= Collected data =
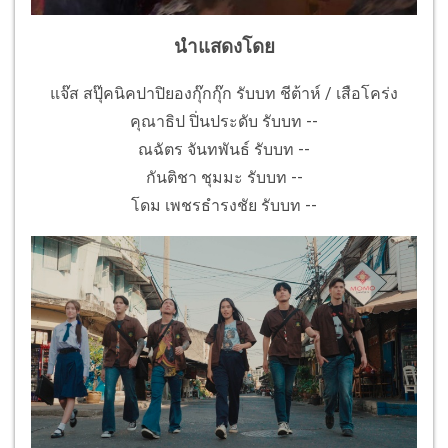
นำแสดงโดย
แจ๊ส สปุ๊คนิคปาปิยองกุ๊กกุ๊ก รับบท ชีต้าห์ / เสือโคร่ง
คุณาธิป ปิ่นประดับ รับบท --
ณฉัตร จันทพันธ์ รับบท --
กันติชา ชุมมะ รับบท --
โดม เพชรธำรงชัย รับบท --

= To-do item =
Put the text lines from all the items above into a numbered list, skipping blank lines. Leave the pictures out.

= Task output =
1. นำแสดงโดย
2. แจ๊ส สปุ๊คนิคปาปิยองกุ๊กกุ๊ก รับบท ชีต้าห์ / เสือโคร่ง
3. คุณาธิป ปิ่นประดับ รับบท --
4. ณฉัตร จันทพันธ์ รับบท --
5. กันติชา ชุมมะ รับบท --
6. โดม เพชรธำรงชัย รับบท --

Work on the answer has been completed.